I want you to see a little more what ordination means. In the first place, if you look through the New Testament, you will find nothing about ordination to teach or to preach. You find people going about every where freely exercising whatever gift they had; the whole Church was scattered abroad from Jerusalem except the apostles, and they went every where preaching (literally, evangelizing) the Word. The persecution did not ordain them, I suppose. So with Apollos: so with Philip the deacon. There is, in fact, no trace of any thing else. Timothy received a gift by prophecy, by the laying on of Paul's hands with those of the elders; but that was gift, not authorization to use it. So he is bidden to communicate his own knowledge to faithful men, who should be able to teach others also; but there is not a word about ordaining them. The case of elders I have already noticed. That of Paul and Barnabas at Antioch is the most unhappy that can be for the purpose people use it for; for prophets and teachers are made to ordain an apostle, and one who totally disclaims being that, "of men or by man." And there the Holy Ghost (not confers power of ordaining any, but) says, "Separate Me Barnabas and Saul for the work whereto I have called them," — a special missionary journey, which it is shown afterward they had fulfilled. (See Acts 8, 11, 13, 18; 1 Tim., etc.)
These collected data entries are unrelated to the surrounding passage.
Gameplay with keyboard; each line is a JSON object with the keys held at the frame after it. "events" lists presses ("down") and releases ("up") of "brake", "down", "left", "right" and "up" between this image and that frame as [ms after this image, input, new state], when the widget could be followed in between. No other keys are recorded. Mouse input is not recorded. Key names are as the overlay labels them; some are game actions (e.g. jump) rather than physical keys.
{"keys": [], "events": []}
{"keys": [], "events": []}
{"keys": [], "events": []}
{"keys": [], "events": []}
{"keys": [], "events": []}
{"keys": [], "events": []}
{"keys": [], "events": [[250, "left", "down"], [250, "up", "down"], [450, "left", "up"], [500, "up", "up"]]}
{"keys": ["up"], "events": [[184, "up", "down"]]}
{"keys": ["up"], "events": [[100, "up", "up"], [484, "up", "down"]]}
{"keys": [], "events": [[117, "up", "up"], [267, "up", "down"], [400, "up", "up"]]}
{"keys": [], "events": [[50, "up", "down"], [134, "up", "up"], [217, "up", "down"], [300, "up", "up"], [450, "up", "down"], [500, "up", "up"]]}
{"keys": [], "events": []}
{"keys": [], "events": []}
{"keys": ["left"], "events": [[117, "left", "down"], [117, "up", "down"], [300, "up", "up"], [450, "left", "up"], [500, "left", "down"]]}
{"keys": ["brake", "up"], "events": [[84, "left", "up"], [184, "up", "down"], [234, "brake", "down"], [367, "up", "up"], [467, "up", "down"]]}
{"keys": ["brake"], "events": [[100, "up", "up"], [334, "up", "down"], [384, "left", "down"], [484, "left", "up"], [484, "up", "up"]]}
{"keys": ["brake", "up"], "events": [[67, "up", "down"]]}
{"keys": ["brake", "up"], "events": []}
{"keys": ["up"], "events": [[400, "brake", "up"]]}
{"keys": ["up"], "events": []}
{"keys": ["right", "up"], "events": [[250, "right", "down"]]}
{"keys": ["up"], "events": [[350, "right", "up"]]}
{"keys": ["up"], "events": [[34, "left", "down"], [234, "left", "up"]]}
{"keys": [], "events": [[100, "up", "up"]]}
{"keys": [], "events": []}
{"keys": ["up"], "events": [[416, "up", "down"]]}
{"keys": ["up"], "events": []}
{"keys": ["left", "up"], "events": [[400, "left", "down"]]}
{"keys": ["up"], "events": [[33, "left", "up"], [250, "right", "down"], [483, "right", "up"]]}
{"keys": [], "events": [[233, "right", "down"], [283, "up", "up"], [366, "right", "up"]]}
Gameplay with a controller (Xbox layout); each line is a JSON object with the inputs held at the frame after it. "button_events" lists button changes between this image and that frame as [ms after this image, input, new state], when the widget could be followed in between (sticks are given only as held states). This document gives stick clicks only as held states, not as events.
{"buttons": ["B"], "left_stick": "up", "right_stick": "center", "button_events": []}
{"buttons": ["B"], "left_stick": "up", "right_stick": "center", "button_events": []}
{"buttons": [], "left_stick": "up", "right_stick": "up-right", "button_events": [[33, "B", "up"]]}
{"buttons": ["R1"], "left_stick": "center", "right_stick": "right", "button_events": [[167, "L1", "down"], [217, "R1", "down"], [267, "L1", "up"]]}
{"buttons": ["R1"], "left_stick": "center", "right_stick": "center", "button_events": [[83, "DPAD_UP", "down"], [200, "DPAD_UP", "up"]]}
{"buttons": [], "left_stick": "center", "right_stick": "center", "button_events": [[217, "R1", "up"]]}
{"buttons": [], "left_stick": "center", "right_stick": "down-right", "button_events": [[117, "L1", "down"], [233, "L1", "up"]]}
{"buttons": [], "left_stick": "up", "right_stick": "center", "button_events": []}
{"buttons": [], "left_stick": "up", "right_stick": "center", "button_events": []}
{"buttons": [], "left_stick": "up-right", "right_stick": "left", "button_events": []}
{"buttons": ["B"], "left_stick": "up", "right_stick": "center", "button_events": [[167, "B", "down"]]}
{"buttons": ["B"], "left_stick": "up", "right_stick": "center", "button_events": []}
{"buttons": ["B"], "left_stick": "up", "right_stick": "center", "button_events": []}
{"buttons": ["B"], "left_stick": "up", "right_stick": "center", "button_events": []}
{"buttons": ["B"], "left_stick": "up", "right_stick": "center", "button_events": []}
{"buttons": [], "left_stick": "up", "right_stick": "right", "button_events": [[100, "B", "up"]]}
Now, what means this "ordination"? It means much, you may be sure, or it would not be so zealously contended for as it is. There are, no doubt, two phases of it. In the most extreme, as among Romanists and ritualists, there is claimed for it in the fullest way that it is the conveyance, not merely of authority, but of spiritual power. They assume with all the power of apostles to give the Holy Ghost by the laying on of their hands, and here for priesthood in the fullest way. The people of God as such are rejected from the priesthood He has given them, and a special class are put into their place to mediate for them in a way which sets aside the fruit of Christ's work, and ties them to the Church as the channel of all grace. Among Protestants, you think perhaps I need not dwell on this; but it is done among some of these also, in words which to a certain class of them seem strangely to mean nothing, while another class find in them the abundant sanction of their highest pretensions.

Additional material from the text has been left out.